Nebstdem ist dieses Werk nicht mehr mein eignes.
Des Landes Älteste die mich begleitet
Als wir umschritten rings den weiten Raum,
Sie haben sich, einstimmend meinen Gründen,
Gesamt erklärt für diesen selben Ort.
Libussa. So hältst du sie für weiser denn als dich?
Primislaus. Ich weiß nicht. Etwa nein. Allein, Libussa,
Wenn wir das Ganze besser überschaun,
Verstehn die einzelnen was einzeln besser
Und ihren Rat nicht acht ich ihn gering.
Dann, glaubst du nicht, daß wenn sie eingewilligt,
Mit Doppelkraft sie an die Arbeit gehn?
Nicht nur den eignen Nutzen liebt der Mensch,
Die eigne Meinung hat ihm gleichen Wert,
Er hilft dir gern, sieht er im Werk das seine.
Ja selbst der Himmel, scheint's, stimmt mit uns ein.
Wir gingen lang, ich und die Ältesten,
Die zögernd folgten, Zweifel in den Blicken,
Ihr ganzes Wesen ein vernehmlich: Nein,
Da schallt mit eins der Wald von Axtesschlägen
Und einen Mann gewahren wir, der rüstig
Sich einen Eichbaum fällt mit voller Kraft.
Wir fragen ihn wozu das Werkstück solle?
Da sagt er: Prah! was in des Volkes Munde
So viel als Schwelle heißt, des Hauses Eingang.
Daß uns nun beim Beginn des neuen Werks
Die Schwelle gottgesandt entgegenkomme,
Das fiel die Männer, wie von oben, an.
Hier soll sie stehn, so riefen sie, die Stadt,
Und Praga soll sie heißen, als die Schwelle,
Der Eingang zu des Landes Glück und Ruhm.
Libussa. Die Schwelle, das ist gut.
Primislaus. Nicht wahr, Libussa?
Ich seh es glühen hoch in deinem Auge,
Wir stehn auf deines Geistes Machtgebiet.

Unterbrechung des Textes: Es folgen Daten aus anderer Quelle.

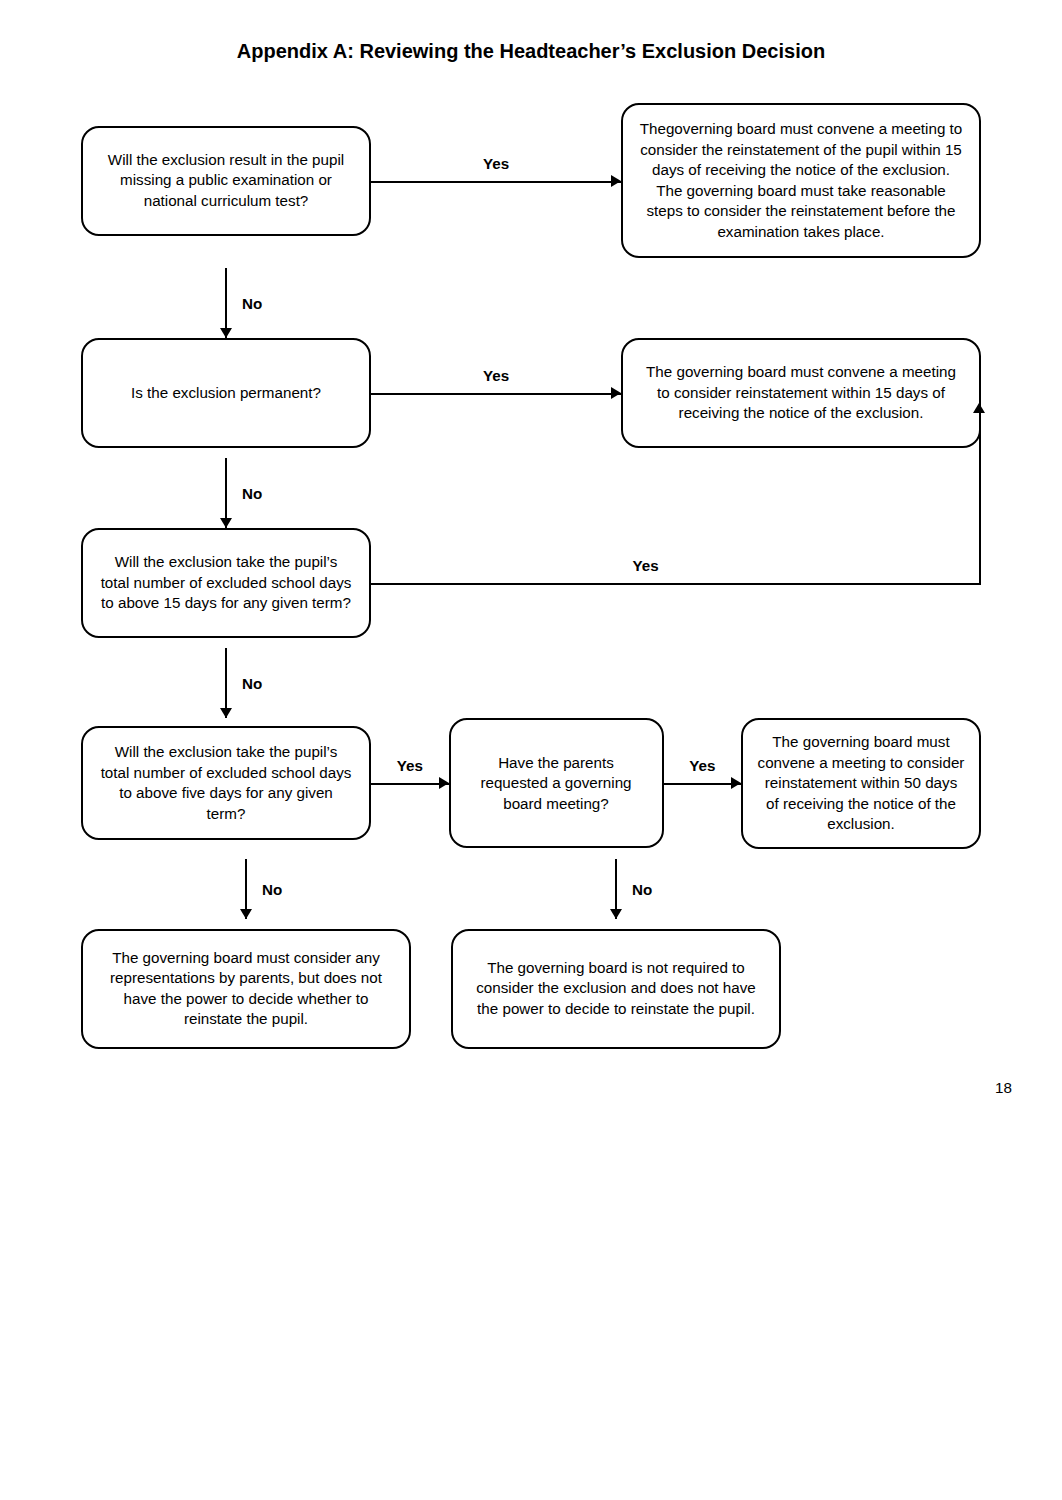Appendix A: Reviewing the Headteacher’s Exclusion Decision
Will the exclusion result in the pupil missing a public examination or national curriculum test?
Yes
Thegoverning board must convene a meeting to consider the reinstatement of the pupil within 15 days of receiving the notice of the exclusion. The governing board must take reasonable steps to consider the reinstatement before the examination takes place.
No
Is the exclusion permanent?
Yes
The governing board must convene a meeting to consider reinstatement within 15 days of receiving the notice of the exclusion.
No
Will the exclusion take the pupil’s total number of excluded school days to above 15 days for any given term?
Yes
No
Will the exclusion take the pupil’s total number of excluded school days to above five days for any given term?
Yes
Have the parents requested a governing board meeting?
Yes
The governing board must convene a meeting to consider reinstatement within 50 days of receiving the notice of the exclusion.
No
No
The governing board must consider any representations by parents, but does not have the power to decide whether to reinstate the pupil.
The governing board is not required to consider the exclusion and does not have the power to decide to reinstate the pupil.
18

Man schelte mir die Vorbedeutung nicht!
Wenn irgendein Gedanke, tatenschwanger
Und einer Zukunft wert, entsteht im Menschen,
Dann sammeln sich nicht nur die eignen Kräfte,
Daß Geist und Leib vereint im selben Punkt,
Auch die Natur, die roh gedankenlose,
Sie fühlt den Anhauch eines geist'gen Wehns
Und eilt als Mittel sich dem Werk zu fügen,
Anteil zu nehmen an der edlen Tat.
Was weit entfernt und scheinbar widersprechend
Es nähert sich, gibt auf den Widerstand,
Das Unerklärte schimmert von Bedeutung,
Und eine Seele wird ihm der Gedanke,
Um den sich schart was feindlich sonst und starr.
Da mag denn auch, vorahnend was geschieht,
Wie einer schweigend nickt wenn man ihn frägt,
Die Körperwelt durch Bild und Vorbedeutung
Andeuten was erlaubt und ihr genehm.
Libussa. Ich sehe dich bekehrt zu meiner Meinung.
Primislaus. Ich bin es, ja, und war es immerdar.
Schlecht ist der Ackersmann, der seine Frucht
Von Pflug und Karst, von seinem Mühn erwartet
Und Licht und Sonne, was von oben kommt,
Nicht als die Krone achtet seines Tuns.
Es wirkt der Mensch, der Himmel aber segnet.
Und also vorbereitet, wirst du uns
Versagen nicht die Huld um die wir flehn.
Libussa. Was ist es Primislaus was ihr begehrt?